Should she leave, and wed Ozil, who wanted her, and would perhaps make her happy? All her being revolted at the idea. No, no. If she had the cowardice to allow the other two to live and to live herself, she would prefer to tramp the roads, to take a situation as servant, rather than belong to a man she did not love. And a sound, to which she was unaccustomed, having caused her to listen, she understood that Misard with a mattock was engaged in excavating the beaten earth floor of the kitchen. He was going mad in his search for the hoard; he would have gutted the house. No, she would not remain with this one either. What was she going to do? There came a blast of wind, the walls vibrated, and on the pallid countenance of the corpse passed the reflex of a furnace, conveying a blood-like hue to the open eyes, and to the ironic rictus of the lips. It was the last slow train from Paris, with its ponderous, sluggish engine.

Flore had turned her head, and looked at the stars shining in the serenity of this spring night.

“Ten minutes past three,” she murmured. “Another five hours, and they will pass.”

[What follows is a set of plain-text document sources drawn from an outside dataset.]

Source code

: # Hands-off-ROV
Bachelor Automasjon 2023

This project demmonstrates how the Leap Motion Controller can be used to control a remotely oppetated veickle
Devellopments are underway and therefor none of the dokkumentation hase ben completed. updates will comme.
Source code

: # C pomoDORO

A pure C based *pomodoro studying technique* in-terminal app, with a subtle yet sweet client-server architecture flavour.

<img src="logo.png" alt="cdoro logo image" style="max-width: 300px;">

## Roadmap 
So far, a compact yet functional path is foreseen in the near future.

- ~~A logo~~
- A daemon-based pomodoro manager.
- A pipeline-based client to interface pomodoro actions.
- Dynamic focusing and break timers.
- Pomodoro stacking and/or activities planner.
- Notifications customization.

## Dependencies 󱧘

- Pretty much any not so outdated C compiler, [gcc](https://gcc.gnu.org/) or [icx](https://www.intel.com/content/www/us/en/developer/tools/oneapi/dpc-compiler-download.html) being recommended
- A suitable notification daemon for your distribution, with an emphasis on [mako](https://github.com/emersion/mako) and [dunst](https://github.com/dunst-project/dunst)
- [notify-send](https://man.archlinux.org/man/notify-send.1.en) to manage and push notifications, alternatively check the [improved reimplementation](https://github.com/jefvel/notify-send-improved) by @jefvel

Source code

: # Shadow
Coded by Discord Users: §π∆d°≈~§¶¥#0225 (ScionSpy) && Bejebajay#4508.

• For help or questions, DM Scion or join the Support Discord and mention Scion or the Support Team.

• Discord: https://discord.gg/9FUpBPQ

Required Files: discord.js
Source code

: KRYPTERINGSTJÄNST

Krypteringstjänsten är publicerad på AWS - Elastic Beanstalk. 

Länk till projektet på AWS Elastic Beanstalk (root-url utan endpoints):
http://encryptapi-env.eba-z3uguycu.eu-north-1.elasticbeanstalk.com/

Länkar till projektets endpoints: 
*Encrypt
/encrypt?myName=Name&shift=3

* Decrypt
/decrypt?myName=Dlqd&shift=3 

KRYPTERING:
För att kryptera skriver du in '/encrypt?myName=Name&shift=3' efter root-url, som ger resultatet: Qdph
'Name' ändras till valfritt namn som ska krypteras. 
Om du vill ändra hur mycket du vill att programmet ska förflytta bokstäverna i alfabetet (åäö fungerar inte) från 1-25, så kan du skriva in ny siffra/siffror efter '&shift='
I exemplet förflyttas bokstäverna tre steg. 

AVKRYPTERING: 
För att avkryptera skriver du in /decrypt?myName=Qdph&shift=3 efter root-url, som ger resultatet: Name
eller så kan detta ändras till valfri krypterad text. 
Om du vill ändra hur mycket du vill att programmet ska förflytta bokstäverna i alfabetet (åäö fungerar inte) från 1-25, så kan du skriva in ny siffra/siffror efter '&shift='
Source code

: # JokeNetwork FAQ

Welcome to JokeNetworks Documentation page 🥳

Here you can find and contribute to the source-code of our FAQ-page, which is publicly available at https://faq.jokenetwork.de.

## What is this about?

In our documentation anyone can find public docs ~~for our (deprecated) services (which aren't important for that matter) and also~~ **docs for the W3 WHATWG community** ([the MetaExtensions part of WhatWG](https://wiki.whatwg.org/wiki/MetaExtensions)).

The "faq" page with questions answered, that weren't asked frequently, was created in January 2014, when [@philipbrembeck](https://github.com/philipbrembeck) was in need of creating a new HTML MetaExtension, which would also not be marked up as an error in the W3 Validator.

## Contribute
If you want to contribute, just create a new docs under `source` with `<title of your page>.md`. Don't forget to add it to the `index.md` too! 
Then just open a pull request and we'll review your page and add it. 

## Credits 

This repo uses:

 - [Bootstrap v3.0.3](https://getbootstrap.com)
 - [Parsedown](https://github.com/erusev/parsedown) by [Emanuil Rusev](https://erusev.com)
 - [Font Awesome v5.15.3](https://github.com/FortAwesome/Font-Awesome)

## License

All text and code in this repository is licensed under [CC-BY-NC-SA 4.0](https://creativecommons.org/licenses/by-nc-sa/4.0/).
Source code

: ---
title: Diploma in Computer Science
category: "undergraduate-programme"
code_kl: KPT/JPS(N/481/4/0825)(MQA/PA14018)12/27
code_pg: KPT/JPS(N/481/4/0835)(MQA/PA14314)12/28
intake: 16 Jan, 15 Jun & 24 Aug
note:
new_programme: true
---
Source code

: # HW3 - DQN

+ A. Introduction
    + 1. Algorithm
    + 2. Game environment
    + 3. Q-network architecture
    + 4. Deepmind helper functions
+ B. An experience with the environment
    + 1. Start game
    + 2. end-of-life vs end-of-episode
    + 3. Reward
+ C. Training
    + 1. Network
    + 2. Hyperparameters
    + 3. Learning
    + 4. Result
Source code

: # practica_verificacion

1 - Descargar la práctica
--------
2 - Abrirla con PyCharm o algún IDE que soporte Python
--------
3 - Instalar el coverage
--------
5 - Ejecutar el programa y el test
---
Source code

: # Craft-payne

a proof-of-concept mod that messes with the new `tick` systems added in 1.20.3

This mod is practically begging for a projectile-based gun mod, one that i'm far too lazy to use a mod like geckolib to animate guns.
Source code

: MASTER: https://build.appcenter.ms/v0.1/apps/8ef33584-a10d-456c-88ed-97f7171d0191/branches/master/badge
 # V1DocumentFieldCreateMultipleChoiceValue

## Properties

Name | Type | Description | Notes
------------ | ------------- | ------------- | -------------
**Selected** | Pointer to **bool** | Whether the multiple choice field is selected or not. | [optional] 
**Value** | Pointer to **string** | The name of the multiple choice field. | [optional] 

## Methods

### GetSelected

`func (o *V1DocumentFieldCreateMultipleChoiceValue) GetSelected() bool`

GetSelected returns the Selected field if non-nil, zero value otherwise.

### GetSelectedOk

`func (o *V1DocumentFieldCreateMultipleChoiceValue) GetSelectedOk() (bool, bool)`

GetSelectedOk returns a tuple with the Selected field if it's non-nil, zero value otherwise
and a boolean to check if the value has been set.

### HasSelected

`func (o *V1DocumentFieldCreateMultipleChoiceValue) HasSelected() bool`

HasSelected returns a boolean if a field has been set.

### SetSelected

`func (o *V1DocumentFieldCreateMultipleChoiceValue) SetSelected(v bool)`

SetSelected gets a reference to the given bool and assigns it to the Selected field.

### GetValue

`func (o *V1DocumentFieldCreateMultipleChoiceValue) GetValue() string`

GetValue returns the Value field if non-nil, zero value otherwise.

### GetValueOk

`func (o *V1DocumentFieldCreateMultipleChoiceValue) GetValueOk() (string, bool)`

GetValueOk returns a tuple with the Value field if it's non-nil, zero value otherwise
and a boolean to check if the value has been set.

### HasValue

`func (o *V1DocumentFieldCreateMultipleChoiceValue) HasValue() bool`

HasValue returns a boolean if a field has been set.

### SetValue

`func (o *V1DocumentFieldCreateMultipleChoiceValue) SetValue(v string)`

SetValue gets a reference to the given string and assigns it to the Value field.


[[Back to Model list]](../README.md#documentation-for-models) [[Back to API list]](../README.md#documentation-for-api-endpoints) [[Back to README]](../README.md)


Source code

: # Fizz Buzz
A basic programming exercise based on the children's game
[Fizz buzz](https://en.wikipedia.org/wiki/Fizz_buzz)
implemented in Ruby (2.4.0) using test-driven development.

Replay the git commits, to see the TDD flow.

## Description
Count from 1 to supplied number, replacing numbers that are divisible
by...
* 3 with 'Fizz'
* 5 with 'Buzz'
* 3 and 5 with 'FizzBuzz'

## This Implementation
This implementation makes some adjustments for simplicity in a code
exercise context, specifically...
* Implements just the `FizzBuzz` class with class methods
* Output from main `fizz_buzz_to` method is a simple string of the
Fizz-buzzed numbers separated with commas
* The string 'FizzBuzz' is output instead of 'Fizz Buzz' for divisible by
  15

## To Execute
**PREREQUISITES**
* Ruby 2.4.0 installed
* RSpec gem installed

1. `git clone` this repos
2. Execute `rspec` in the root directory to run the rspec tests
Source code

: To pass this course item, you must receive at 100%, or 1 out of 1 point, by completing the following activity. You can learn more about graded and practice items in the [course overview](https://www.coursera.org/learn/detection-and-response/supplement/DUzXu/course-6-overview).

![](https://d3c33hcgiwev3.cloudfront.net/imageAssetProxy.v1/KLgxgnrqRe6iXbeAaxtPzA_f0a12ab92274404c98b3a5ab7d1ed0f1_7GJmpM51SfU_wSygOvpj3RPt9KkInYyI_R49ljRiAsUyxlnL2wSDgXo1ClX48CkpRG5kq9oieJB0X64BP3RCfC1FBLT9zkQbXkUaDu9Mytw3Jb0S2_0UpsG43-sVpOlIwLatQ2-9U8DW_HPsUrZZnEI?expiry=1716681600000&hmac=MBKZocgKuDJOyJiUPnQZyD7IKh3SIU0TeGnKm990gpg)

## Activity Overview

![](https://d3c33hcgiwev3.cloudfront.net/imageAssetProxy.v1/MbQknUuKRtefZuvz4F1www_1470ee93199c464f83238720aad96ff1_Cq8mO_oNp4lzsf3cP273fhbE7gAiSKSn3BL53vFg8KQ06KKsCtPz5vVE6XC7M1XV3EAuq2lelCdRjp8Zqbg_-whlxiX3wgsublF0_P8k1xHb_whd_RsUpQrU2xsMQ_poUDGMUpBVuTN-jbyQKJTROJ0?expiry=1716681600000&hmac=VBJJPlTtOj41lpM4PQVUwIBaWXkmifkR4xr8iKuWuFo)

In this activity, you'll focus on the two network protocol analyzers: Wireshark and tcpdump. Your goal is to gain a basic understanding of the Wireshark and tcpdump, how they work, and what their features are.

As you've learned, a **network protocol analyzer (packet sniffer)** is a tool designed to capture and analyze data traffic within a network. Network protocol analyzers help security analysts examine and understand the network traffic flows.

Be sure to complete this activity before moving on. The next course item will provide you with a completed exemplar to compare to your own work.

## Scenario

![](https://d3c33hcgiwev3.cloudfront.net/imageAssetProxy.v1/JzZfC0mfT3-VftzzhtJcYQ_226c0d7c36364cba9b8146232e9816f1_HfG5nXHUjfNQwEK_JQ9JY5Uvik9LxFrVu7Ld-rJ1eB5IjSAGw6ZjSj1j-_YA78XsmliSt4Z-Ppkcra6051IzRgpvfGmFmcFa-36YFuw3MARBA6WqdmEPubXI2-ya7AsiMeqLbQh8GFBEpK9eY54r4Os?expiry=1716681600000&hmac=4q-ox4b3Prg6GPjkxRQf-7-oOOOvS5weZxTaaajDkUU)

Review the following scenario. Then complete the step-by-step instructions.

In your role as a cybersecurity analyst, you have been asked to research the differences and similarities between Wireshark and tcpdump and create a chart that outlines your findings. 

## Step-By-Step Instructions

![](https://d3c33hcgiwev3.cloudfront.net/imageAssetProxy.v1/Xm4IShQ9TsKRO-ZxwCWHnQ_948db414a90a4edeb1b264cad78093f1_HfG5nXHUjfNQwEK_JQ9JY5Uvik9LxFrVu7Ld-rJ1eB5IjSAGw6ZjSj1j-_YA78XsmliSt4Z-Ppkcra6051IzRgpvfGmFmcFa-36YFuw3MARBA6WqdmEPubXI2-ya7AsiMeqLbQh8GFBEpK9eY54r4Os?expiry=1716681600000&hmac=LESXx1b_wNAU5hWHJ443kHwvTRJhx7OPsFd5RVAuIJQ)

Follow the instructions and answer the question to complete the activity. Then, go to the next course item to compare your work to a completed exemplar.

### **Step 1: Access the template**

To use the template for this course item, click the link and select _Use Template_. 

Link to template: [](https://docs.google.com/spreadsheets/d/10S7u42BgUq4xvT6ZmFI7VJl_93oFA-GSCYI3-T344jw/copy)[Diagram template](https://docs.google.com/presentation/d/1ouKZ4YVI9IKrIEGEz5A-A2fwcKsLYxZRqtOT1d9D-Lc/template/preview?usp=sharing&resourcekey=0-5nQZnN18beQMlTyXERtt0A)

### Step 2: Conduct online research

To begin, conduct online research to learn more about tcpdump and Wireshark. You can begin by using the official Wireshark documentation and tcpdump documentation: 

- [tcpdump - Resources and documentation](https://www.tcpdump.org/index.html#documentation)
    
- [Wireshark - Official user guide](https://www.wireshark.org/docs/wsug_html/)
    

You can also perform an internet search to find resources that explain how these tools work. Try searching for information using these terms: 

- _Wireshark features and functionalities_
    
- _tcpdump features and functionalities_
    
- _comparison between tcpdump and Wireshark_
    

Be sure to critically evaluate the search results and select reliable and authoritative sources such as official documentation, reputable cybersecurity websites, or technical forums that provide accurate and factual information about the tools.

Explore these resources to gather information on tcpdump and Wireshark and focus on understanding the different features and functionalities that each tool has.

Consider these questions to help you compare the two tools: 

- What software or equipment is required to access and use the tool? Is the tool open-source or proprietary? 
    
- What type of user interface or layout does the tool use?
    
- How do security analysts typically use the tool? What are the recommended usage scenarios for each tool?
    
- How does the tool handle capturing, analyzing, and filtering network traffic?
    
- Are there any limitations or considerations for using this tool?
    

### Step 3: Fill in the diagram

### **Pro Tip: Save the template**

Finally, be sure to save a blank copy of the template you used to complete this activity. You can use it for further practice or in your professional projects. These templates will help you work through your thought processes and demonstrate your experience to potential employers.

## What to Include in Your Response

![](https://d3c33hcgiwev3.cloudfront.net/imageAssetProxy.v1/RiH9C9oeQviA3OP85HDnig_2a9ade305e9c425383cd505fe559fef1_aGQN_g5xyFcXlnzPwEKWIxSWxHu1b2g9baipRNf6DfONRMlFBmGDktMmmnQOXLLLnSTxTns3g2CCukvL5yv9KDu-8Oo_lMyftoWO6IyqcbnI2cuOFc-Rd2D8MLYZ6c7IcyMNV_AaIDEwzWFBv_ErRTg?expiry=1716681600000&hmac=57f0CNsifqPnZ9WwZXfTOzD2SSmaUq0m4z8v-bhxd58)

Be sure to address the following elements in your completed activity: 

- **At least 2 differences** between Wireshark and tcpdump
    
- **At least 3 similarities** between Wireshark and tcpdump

She would begin over again; her suffering was too great To see them like this each week was more than her strength could bear. Now that she was sure of not having Jacques to herself alone, she preferred that he should no longer exist, that there should be nothing. And the aspect of this lugubrious room, where she sat watching, imbued her with mournful suffering, and made her feel an increasing need to annihilate everything. As there remained no one who loved her, the others could go with her mother. As for corpses, there would be more and more still, and they could carry them all away at the same time. Her sister was dead, her mother was dead, her love was dead. What could she do? Remain alone? Whether she stayed or left, she would always be alone, while the others would be two together. No, no! let everything go to smash rather than that. Let death, who was there in this room, blow on the line and sweep the people away.